Quizá por eso Gabriel García Márquez -que obtendría el Premio Nobel de Literatura en 1982- afirmaba en una entrevista que “la violencia en América Latina, y principalmente en Colombia, es un fenómeno de toda su historia, algo que nos viene de España. La violencia es la gran partera de nuestra historia” (El País, España, 1 de mayo de 1981). La expresión “la partera” es de Marx, quien afirmaba que toda vieja sociedad lleva en sus entrañas otra nueva, y que es la violencia la que ayuda a romper las formas antiguas y levantar unas nuevas. A Lenin gustaba recordarlo, para evitar desviaciones oportunistas entre los seguidores del alemán.

El desafío que se presenta a las democracias actuales en relación a la violencia es complejo, plural y urgente. Hay algunas cosas que, siendo obvias, parece conveniente recordarlas: el Estado detenta el monopolio del uso de la fuerza legítima y es necesario una condena transversal al uso de la violencia como un método de acción política. Otros aspectos, en cambio, requieren una elaboración más profunda. Por ejemplo, en los momentos de mayor justificación del uso de la violencia -no siempre- en general existen en la sociedad algunas injusticias abiertas o escondidas que hacen que cunda la adhesión a las formas de lucha armada, frente a la incapacidad del régimen político para solucionar los problemas que se arrastran por años o décadas, o porque el régimen mismo es el problema. Esto lleva a una conclusión obvia: las democracias deben ser capaces de solucionar los problemas sociales y deben hacerlo a tiempo. Es decir, se requieren democracias eficientes, que procuren la justicia social, superar las condiciones de vida indignas, asegurando las libertades y derechos de los ciudadanos y permitiendo abrir cauces para el pleno desarrollo personal. En otras palabras, el régimen político y social debe ser justo y libre, participativo, capaz de responder a los desafíos emergentes, ser sustentable económicamente, debe facilitar el progreso social y ser un efectivo canal de desarrollo para las personas.
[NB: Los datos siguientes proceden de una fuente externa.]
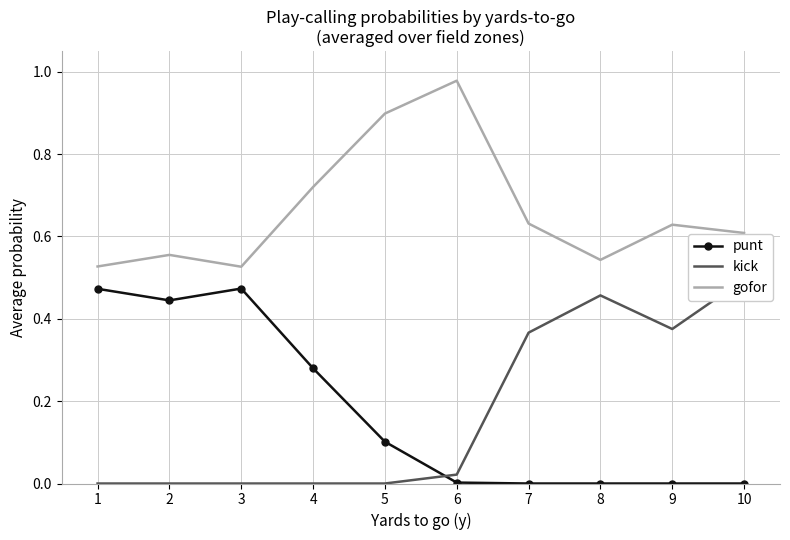

List the labels in order of punt value, largest first.

3, 1, 2, 4, 5, 6, 7, 8, 9, 10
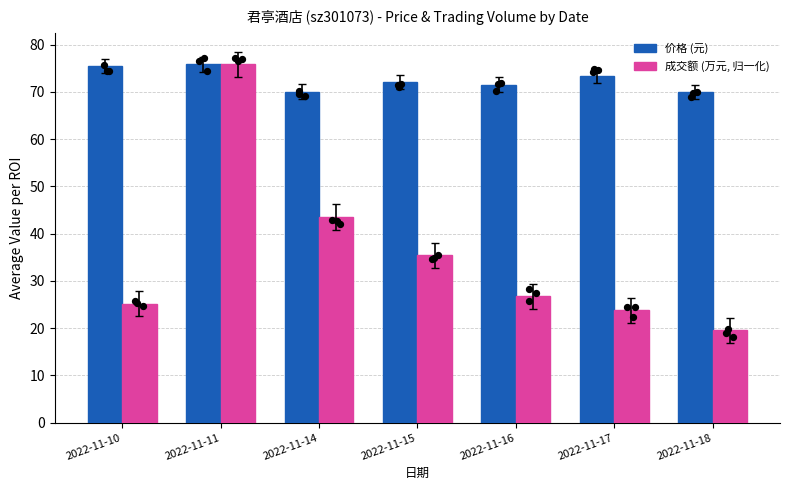

Which series contains the highest Y value?

价格 (元)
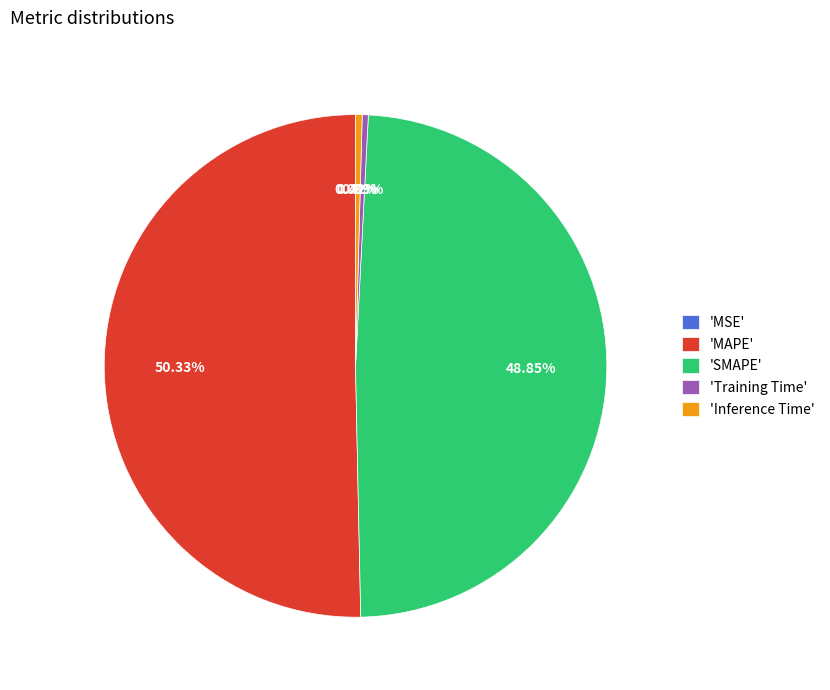

Does 'SMAPE' account for over 50% of the chart?

No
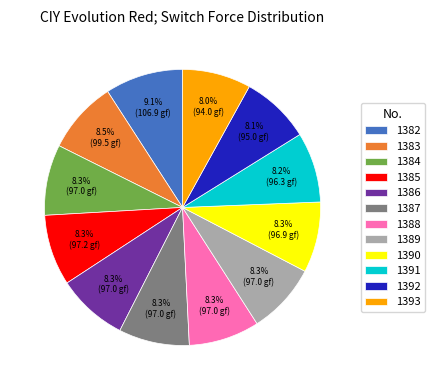

How many slices are in this pie chart?

12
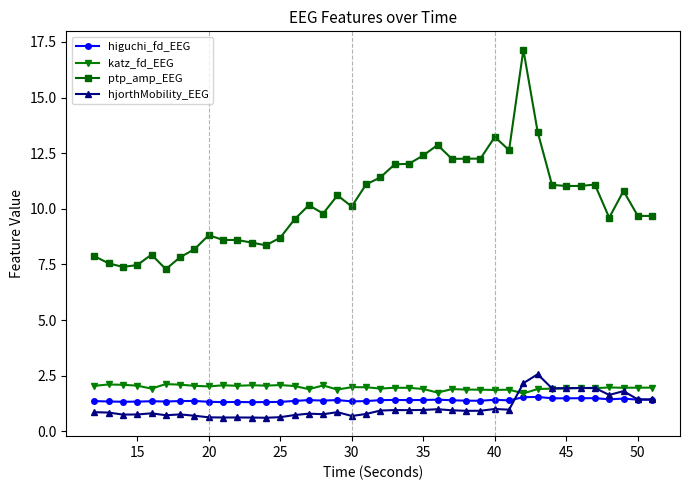

What is the difference between the maximum and second lowest values in the hjorthMobility_EEG series?

1.9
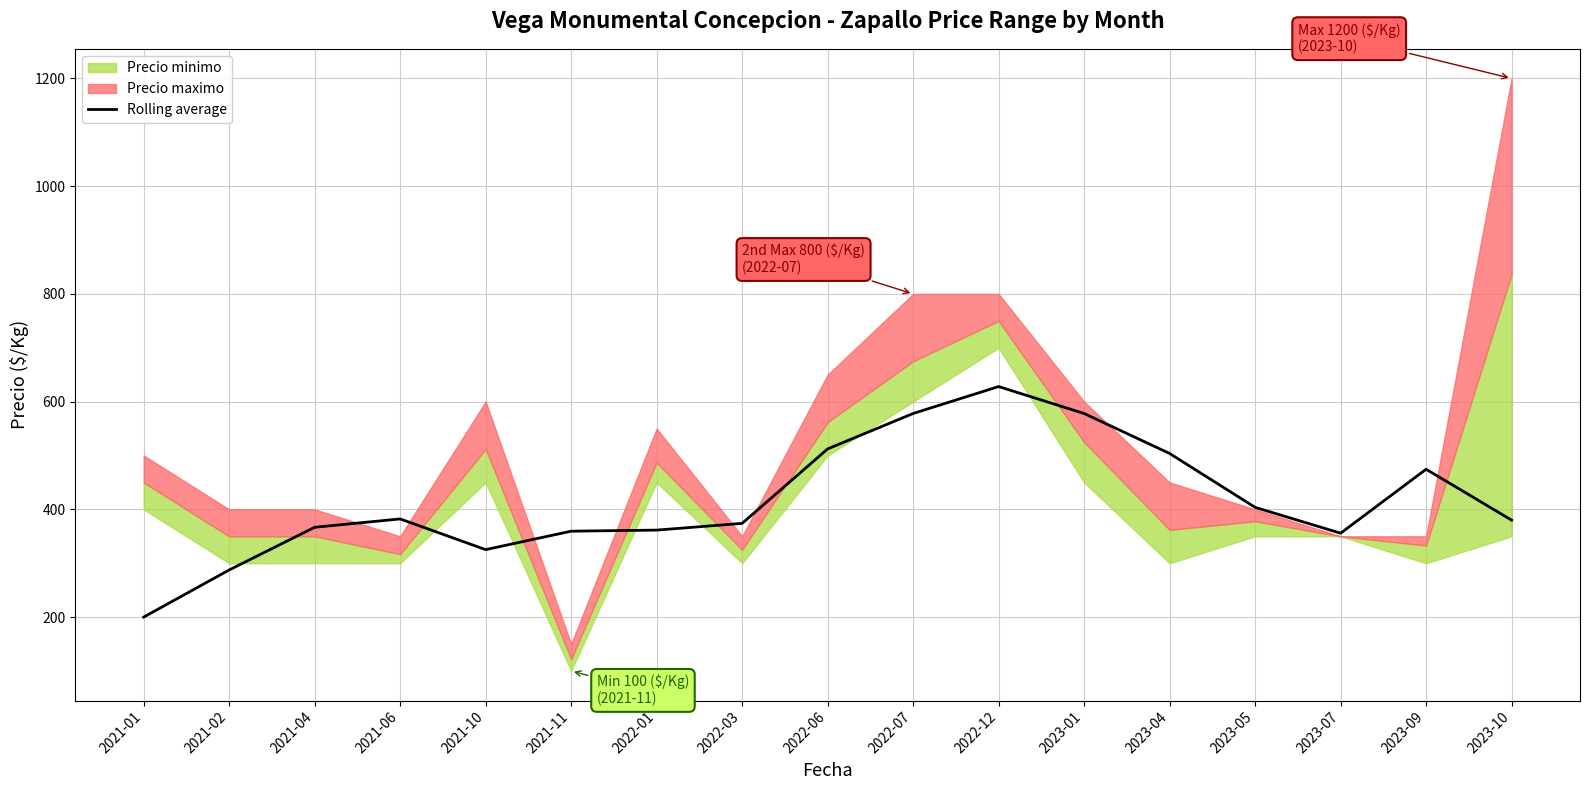

Reading right to left, extract all data points from this chart.

380.0	474.5	355.8	403.8	503.8	578.0	628.0	578.0	512.2	374.0	361.5	359.5	325.2	382.2	366.8	287.5	200.0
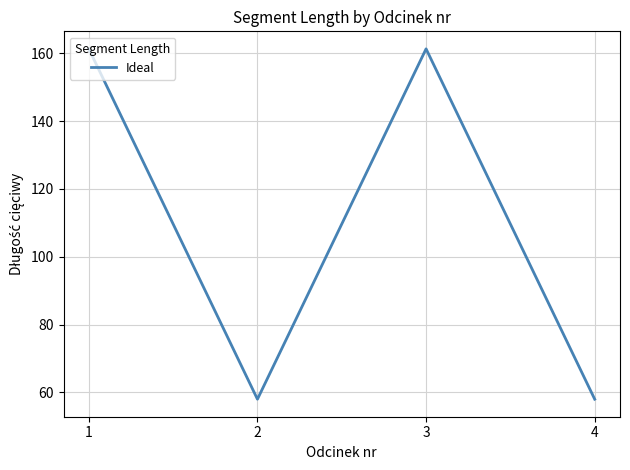

Does the chart have visible grid lines?

Yes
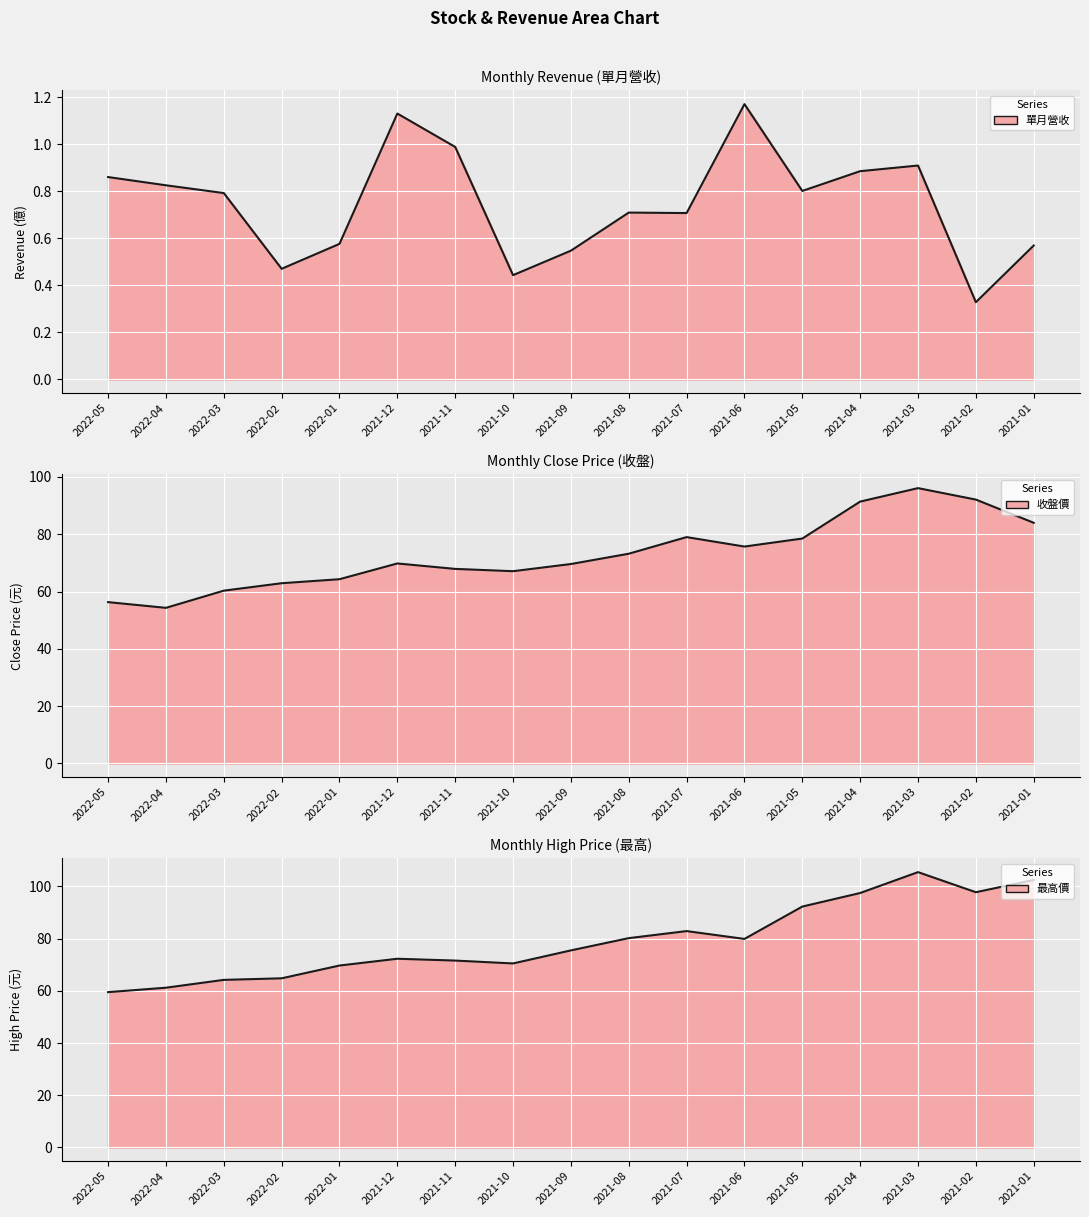

How many interior local valleys does the 單月營收 series have?

5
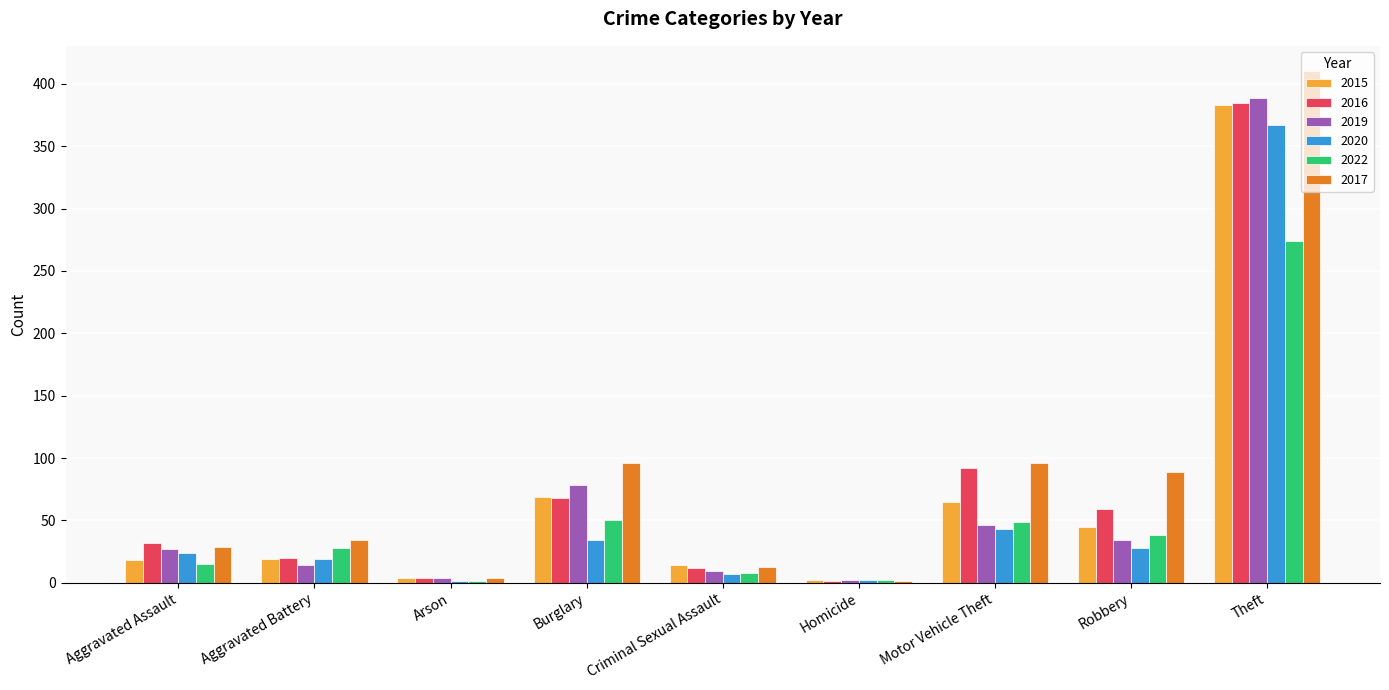

How many data points does each series have?

9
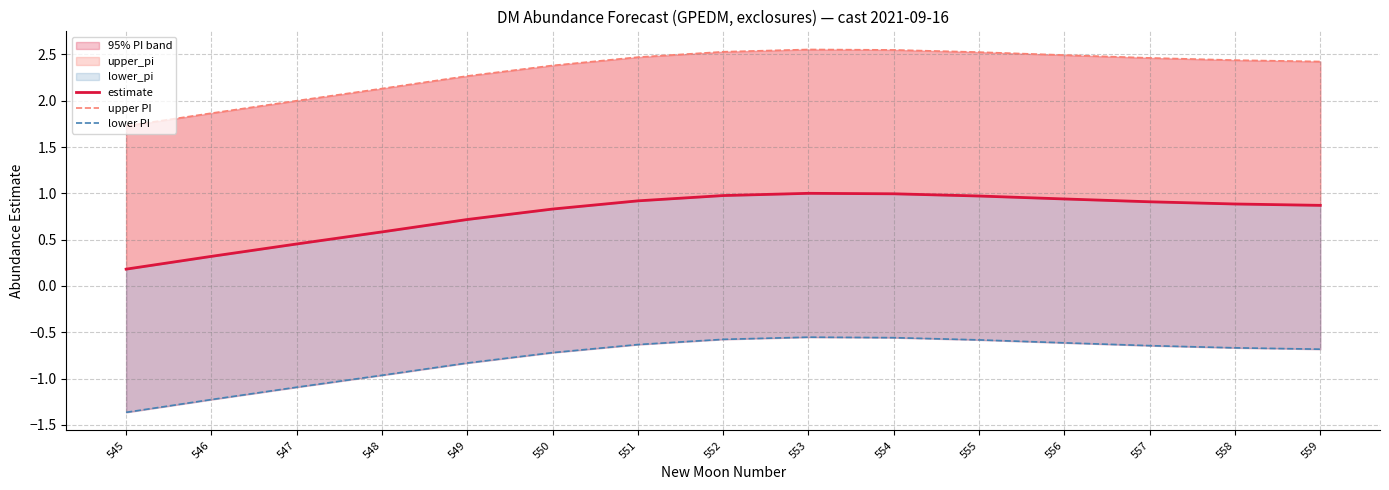

Read the lower PI value at 548.

-1.0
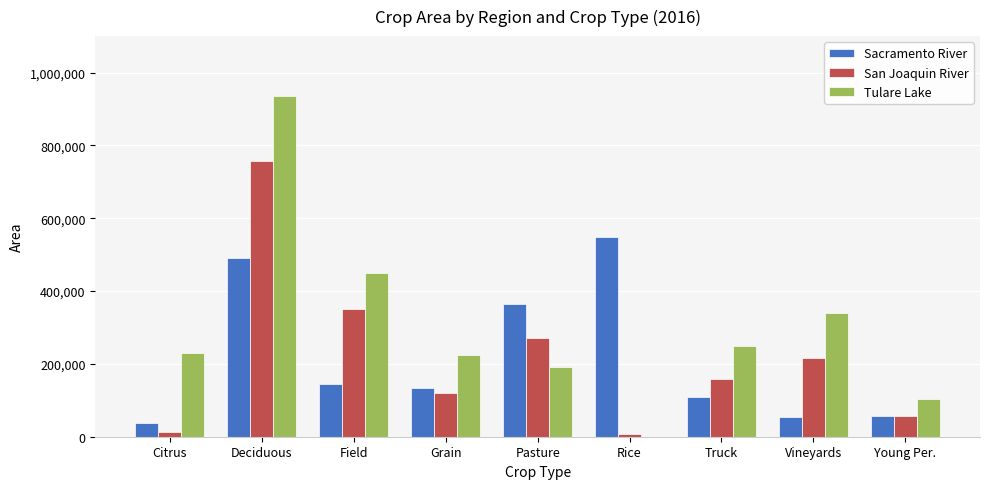

What is the sum of all Tulare Lake values?

2718112.4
De lo contrario, su propio desprestigio será un pasto fértil para demagogos y violentistas, para quienes quieren destruir el orden social desde siempre y para quienes se suman ante la desesperación del fracaso. Adicionalmente, la sociedad debe tener la capacidad de recuperar la importancia del debate racional, de la discusión de ideas, de la discrepancia legítima, del respeto al que piensa distinto. Y, sobre todo, comprender  que podemos tener adversarios, pero no enemigos.

La idealización o la justificación de la violencia -incluso su glorificación- han existido y van a seguir existiendo en las sociedades contemporáneas. No sería raro que las democracias indignadas comiencen a asumir la justificación de la violencia antisistema como uno de los puntos de su programa político, y que en el camino cuenten con aliados torpes, miopes o colaboradores de la destrucción del orden social. En ese camino, la democracia puede ser una fortaleza frente a la violencia y la destrucción o bien puede facilitar ambos males. No es necesario que la democracia contribuya de manera directa a su autodestrucción: basta que colabore a través de la mediocridad de la política, la incapacidad de avanzar hacia la libertad y la justicia social, la ingenuidad para enfrentar a quienes quieren destruirla o la ceguera frente a las lecciones siempre parciales –pero también siempre útiles-, de la historia.

Nota: Este artículo fue publicado originalmente por El Líbero, el domingo 1° de diciembre de 2019.